CHARLESTON, W.VA. — The West Virginia Department of Agriculture says it is giving up attempts to contain the emerald ash borer's spread within the state just two years after the insects were first detected.

Instead, the agency is going to concentrate on preventing the pest from spreading to parts of the country where it has not been detected, Commissioner Gus Douglass said.

Douglass announced plans Thursday to drop county-by-county quarantines within West Virginia and to ask the U.S. Department of Agriculture to add the state to the national quarantine program.

The decision was prompted by the discovery last month of ash borers in Roane County. The bugs first turned up in Fayette County in October 2007 and in Morgan County in May.

"This newest discovery — and the fact that many of our counties border infested counties in other states — leads me to believe that much more of our state is home to EAB than we have documented thus far," Douglass said in a statement. "It is no longer feasible to regulate EAB host material on a county-to-county basis, and we must now concentrate on preventing the spread of EAB to non-infested states."
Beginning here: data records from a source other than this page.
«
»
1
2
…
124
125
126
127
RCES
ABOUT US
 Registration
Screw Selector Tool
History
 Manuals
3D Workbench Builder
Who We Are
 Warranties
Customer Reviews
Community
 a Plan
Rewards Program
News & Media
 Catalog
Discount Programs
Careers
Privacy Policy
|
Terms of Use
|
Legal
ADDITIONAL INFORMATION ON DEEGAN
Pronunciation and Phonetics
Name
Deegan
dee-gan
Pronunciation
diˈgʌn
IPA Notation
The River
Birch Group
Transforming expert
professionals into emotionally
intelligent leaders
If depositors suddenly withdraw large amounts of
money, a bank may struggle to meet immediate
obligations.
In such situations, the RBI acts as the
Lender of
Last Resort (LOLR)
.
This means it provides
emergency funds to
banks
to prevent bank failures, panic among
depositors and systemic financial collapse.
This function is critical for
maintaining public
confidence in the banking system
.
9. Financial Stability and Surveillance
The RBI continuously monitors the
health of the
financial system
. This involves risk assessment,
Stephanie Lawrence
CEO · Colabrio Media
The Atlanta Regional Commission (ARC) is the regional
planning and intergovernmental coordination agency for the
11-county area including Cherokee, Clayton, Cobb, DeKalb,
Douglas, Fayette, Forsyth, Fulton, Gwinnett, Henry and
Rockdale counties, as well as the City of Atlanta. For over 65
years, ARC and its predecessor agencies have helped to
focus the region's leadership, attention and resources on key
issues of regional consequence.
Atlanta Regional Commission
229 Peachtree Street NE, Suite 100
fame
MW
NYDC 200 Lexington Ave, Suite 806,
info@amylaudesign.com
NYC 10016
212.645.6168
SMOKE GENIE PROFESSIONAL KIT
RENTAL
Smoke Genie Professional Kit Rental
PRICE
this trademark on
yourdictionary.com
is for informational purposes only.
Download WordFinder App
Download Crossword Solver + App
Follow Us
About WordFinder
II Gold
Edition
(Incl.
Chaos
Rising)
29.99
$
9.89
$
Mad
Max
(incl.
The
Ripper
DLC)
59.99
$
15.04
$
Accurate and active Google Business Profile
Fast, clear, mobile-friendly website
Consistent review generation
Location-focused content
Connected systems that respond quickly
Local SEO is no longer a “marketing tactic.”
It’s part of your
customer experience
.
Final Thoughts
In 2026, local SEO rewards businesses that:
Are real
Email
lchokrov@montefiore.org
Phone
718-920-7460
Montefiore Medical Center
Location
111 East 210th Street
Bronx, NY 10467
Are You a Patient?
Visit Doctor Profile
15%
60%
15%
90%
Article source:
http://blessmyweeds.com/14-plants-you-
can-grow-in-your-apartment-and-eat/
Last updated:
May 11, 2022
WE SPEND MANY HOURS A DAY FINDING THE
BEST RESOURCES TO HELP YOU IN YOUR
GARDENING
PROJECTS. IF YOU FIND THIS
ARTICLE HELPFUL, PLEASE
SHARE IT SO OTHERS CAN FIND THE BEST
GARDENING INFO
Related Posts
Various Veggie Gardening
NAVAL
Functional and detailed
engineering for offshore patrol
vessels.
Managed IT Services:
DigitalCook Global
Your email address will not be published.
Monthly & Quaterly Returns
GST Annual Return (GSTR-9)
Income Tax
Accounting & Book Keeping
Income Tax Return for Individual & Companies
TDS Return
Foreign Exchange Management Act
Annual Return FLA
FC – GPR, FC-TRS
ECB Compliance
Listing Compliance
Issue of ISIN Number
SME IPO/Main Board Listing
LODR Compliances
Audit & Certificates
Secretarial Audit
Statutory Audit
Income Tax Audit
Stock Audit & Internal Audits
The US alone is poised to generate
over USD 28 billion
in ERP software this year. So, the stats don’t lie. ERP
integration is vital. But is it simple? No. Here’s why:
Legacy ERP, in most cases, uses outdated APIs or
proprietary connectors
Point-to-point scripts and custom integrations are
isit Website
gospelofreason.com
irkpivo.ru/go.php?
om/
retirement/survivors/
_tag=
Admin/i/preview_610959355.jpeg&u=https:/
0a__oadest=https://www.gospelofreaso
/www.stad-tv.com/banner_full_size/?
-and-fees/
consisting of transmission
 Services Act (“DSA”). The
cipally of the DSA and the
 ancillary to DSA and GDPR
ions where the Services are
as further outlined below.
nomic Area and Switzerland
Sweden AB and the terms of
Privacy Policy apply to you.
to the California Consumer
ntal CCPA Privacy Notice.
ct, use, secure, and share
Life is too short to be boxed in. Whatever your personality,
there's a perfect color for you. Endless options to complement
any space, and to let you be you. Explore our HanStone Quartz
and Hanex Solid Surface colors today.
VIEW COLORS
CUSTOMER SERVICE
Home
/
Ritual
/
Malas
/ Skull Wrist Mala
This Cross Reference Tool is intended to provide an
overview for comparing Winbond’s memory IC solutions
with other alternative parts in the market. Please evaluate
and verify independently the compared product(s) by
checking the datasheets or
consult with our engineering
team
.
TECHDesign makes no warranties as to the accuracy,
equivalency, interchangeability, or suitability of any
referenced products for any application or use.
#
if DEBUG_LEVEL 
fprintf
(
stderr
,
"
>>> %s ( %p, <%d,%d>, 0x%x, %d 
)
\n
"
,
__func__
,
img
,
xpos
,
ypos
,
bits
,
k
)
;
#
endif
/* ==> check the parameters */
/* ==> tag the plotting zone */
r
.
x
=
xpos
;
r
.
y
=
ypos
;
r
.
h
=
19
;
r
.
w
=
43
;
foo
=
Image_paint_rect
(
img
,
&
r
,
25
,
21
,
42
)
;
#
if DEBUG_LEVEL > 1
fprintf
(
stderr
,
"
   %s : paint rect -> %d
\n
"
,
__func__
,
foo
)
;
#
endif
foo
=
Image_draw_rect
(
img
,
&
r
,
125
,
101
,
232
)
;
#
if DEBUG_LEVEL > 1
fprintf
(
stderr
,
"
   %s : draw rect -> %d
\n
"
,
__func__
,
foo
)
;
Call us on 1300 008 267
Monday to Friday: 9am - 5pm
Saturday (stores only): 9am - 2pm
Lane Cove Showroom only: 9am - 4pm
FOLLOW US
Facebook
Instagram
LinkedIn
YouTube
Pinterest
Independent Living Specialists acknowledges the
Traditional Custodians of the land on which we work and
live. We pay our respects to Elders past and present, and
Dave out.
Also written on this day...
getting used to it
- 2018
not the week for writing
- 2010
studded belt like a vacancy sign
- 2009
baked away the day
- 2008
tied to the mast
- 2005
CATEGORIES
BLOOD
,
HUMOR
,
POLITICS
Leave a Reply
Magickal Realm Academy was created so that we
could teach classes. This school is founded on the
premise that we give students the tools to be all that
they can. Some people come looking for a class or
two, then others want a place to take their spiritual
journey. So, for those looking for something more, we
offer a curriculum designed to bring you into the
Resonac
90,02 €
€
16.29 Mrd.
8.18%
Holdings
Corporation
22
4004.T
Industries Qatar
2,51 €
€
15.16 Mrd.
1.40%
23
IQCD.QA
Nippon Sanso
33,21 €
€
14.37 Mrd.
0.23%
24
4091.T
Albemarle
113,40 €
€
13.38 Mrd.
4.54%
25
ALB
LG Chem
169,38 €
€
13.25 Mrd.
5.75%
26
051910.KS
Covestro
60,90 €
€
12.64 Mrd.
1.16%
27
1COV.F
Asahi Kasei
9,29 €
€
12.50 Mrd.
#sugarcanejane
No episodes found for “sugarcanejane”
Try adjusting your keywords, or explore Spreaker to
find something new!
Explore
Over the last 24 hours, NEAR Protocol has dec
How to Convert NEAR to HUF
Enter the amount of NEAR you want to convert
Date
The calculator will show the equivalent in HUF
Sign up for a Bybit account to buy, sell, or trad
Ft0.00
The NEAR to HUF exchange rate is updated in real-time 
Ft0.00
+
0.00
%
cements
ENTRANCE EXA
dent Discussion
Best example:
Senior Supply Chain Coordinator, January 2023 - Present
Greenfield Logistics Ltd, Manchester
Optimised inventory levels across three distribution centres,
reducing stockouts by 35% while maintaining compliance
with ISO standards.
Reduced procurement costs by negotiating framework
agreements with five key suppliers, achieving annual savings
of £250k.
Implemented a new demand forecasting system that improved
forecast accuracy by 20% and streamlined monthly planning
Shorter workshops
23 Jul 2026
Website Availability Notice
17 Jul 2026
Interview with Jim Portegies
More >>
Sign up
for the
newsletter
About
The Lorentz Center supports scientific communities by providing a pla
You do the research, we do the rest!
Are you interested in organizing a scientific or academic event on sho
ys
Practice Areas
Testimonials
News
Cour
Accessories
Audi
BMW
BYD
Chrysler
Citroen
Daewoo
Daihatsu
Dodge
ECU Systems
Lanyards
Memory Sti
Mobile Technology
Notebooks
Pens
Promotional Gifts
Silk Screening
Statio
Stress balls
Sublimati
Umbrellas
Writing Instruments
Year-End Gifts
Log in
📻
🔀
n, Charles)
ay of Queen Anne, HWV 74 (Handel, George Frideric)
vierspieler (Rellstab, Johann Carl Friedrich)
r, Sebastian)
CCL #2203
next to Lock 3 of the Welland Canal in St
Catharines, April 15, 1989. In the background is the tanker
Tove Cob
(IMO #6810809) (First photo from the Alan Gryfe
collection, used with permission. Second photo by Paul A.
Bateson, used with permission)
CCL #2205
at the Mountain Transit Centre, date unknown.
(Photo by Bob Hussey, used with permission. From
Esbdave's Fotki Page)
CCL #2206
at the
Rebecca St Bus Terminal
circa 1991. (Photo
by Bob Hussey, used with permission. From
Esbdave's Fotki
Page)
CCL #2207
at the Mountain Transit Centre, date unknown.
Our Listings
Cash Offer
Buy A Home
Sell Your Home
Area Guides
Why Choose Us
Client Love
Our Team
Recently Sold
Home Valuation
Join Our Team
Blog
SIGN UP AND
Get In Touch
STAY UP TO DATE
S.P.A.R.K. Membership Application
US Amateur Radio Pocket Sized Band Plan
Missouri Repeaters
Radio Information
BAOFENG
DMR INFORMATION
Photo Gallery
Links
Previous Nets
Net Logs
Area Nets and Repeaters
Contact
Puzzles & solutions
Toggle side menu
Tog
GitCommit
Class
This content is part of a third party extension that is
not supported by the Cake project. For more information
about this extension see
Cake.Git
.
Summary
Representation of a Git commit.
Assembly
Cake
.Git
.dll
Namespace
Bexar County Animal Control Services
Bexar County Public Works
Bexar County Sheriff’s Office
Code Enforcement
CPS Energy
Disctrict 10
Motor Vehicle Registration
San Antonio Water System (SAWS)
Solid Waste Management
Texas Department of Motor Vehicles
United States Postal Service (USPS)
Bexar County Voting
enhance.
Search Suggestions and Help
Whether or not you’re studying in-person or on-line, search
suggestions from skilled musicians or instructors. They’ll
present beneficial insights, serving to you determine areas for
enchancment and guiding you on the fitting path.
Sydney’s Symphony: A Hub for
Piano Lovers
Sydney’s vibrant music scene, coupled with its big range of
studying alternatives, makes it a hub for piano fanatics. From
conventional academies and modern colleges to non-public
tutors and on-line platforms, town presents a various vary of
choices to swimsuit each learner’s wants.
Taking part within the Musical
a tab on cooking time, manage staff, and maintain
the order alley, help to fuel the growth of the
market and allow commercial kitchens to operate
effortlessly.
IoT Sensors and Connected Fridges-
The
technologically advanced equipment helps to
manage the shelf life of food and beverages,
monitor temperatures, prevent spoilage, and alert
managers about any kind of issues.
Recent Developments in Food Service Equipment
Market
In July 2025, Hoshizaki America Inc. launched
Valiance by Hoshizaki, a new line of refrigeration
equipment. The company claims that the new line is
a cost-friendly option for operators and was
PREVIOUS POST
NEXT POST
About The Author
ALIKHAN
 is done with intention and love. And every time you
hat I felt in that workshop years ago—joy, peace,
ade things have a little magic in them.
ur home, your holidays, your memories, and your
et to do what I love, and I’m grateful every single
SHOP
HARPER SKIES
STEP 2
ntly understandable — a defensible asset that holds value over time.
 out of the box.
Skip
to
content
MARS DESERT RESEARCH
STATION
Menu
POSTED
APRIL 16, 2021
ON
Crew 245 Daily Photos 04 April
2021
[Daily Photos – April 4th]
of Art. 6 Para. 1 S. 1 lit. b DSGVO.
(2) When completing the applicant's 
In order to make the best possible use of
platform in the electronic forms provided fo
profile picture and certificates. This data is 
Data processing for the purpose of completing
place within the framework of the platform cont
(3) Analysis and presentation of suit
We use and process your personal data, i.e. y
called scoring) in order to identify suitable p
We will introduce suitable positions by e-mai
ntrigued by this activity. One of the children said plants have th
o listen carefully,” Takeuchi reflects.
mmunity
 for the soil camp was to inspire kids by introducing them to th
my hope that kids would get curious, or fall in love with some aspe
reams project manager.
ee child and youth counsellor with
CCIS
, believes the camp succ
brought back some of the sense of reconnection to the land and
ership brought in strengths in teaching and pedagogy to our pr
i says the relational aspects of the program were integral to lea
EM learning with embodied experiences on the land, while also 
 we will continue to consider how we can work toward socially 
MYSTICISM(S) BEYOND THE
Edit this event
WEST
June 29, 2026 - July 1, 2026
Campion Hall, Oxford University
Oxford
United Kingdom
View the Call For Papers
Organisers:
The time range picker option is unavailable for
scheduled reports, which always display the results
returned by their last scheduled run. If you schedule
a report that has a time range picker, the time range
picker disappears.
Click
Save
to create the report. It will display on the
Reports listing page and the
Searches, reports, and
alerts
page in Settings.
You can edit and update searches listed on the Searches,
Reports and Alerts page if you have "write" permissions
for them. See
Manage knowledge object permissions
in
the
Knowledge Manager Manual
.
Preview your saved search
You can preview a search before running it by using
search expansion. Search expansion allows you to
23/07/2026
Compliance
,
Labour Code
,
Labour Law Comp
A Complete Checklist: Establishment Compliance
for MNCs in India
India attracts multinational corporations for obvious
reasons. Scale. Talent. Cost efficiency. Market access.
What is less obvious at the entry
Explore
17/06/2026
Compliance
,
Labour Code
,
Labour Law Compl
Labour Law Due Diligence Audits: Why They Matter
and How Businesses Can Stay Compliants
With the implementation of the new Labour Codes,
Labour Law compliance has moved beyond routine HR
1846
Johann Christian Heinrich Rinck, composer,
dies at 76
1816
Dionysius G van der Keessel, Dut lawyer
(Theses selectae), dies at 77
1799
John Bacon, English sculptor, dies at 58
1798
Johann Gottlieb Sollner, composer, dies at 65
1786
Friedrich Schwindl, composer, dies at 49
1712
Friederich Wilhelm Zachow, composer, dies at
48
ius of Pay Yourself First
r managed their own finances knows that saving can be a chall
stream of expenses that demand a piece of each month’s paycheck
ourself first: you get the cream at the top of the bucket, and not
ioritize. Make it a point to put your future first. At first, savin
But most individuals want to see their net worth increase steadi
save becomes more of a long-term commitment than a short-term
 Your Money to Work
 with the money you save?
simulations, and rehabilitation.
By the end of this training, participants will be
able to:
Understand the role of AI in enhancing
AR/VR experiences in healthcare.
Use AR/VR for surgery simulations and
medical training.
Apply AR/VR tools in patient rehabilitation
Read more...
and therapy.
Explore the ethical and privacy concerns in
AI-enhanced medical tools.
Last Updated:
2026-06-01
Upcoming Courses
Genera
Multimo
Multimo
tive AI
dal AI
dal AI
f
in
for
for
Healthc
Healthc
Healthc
The action means that moving firewood, ash logs and lumber and other ash material is no longer regulated as long as the material stays in the state, Douglass' agency said. Exporting such materials from West Virginia now will be regulated by the USDA.

The emerald ash borer is an invasive species of beetle from China and eastern Asia. They were first reported in the U.S. in July 2002 near Detroit, Mich., and have since spread to West Virginia, Ohio, Pennsylvania, Indiana, Maryland, Kentucky, Virginia, Michigan, Wisconsin, Minnesota, Missouri, Illinois and parts of Canada. It was discovered in New York state this spring.

West Virginia officials believed ash borers reached the state via firewood shipments.

The beetles have been blamed for killing millions of ash trees. Adult beetles eat leaves, but the damage is done by larvae that feed on a tree's inner bark.